Extracted text:
══════════
The spatial grain of Landsat data (30 × 30 m per pixel) deserves consideration because each pixel will consist of a range of plant types and, especially at peat edges, of a range of land cover types. In the high Arctic, less vegetated locations (such as Blomstrand and Stuphallet, and Pond Inlet) edge pixels will likely comprise a mix of sparse vegetation and bare ground. In Low Arctic or more vegetated sites (Lapland especially), edge pixels will likely comprise a mix of peat-forming plants, grasses, with some shrubs or possibly trees. These characteristics are indicated in the transects' absolute NDVI values’ variability, as discussed in the results. Despite this heterogeneity between our sites, we still see a similar pattern: peat-area greening, across-transect greening, and a general maintenance of peak-summer moisture.
As a secondary line of evidence to support our conclusion of peatland expansion, we have considered preliminary 14C data from a number of peat cores that were collected on our transects as part of an upcoming study (in Prep). The methods for peat core collection and radiocarbon calibration are provided and described in Supplementary Material C. Each of these cores have calibrated mean 14C peat-basal dates that fall between the start of the Landsat dataset, 1985, and the present (Supplementary Fig. S10). This chronological data shows that across our transects, peat, and thus soil organic carbon, has very likely been actively accumulating since 1985, with recent accumulation evident both within the peatland and at the edges (Supplementary Fig. S9). Dating material using 14C results in an estimation of age, and we report the range of the calibrated dates in Supplementary Table S4. However, taken together with the satellite data showing surface greening during the same period, these two lines of evidence provide corroboration that a likely explanation is the expansion of the peatland.
══════════
Problem set:
a - Copy the passage on Arctic peatland expansion word for word, between "The spatial grain" and "of peak-summer moisture.", inclusive.
b - Carry on the passage on Arctic peatland expansion from its final sentence onward.
The material that comes after this passage has no role in the work here.

Information supplied:
══════════
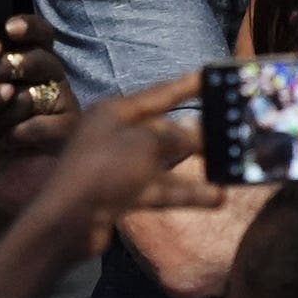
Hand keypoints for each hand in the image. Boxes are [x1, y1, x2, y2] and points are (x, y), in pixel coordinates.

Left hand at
══════════
Response list:
a -
The spatial grain of Landsat data (30 × 30 m per pixel) deserves consideration because each pixel will consist of a range of plant types and, especially at peat edges, of a range of land cover types. In the high Arctic, less vegetated locations (such as Blomstrand and Stuphallet, and Pond Inlet) edge pixels will likely comprise a mix of sparse vegetation and bare ground. In Low Arctic or more vegetated sites (Lapland especially), edge pixels will likely comprise a mix of peat-forming plants, grasses, with some shrubs or possibly trees. These characteristics are indicated in the transects' absolute NDVI values’ variability, as discussed in the results. Despite this heterogeneity between our sites, we still see a similar pattern: peat-area greening, across-transect greening, and a general maintenance of peak-summer moisture.

b -
Changes observed per region
By region, the greatest increases in NDVI along the transects are those that have seen the highest increases in summer temperature (Svalbard, and Bylot Island/Pond Inlet) (Figs. 3 and 5). As example, the region with the greatest increases in mean NDVI since the 1985–1995 period is Svalbard (Fig. 5), this region has also seen the greatest (absolute) increases in summer (and winter) temperature (Fig. 3). Svalbard peatlands do not show the highest edge-pixel absolute NDVI values, likely due to the peatland edges being a mix of vegetation and bare ground (Fig. 5) but they do show the greatest increases all along the transects, including the edges. Indeed growing season temperature has been linked to productivity in previous studies9,19.
The regions with highest increases in NDVI, also have the higher increases in NDMI (Fig. 3B), underlining that as a site becomes greener it also becomes wetter, noting that there is a relationship between the peat-area NDVI and NDMI changes, as both indices use reflectance in the NIR band, and both are linked to plant health. The sites with lower increases in NDVI (particularly Lapland) also showed lower increases in NDMI (Fig. 3B) between the early and late periods. For the peat edges, these patterns also hold fairly well (Fig. 5B), but do appear to depend on baseline NDMI levels – for example, Svalbard sites on average show greatest increases in NDVI, but not NDMI, but they started with the highest peak-summer NDMI levels. A factor likely affecting NDMI will be sub-surface conditions, such as permafrost thaw, which is especially important in palsa mires, such as the Karlebotn Lapland site. A recent data compilation36, including aerial photo survey, showed that 60–70 % of palsas have thawed in Finland over the last several decades (since 1950 or so) resulting in wetter soils. Other parts of Lapland have also evidenced widespread palsa/peat plateau degradation in recent years37,38,39, although the Karlebotn site currently appears relatively intact.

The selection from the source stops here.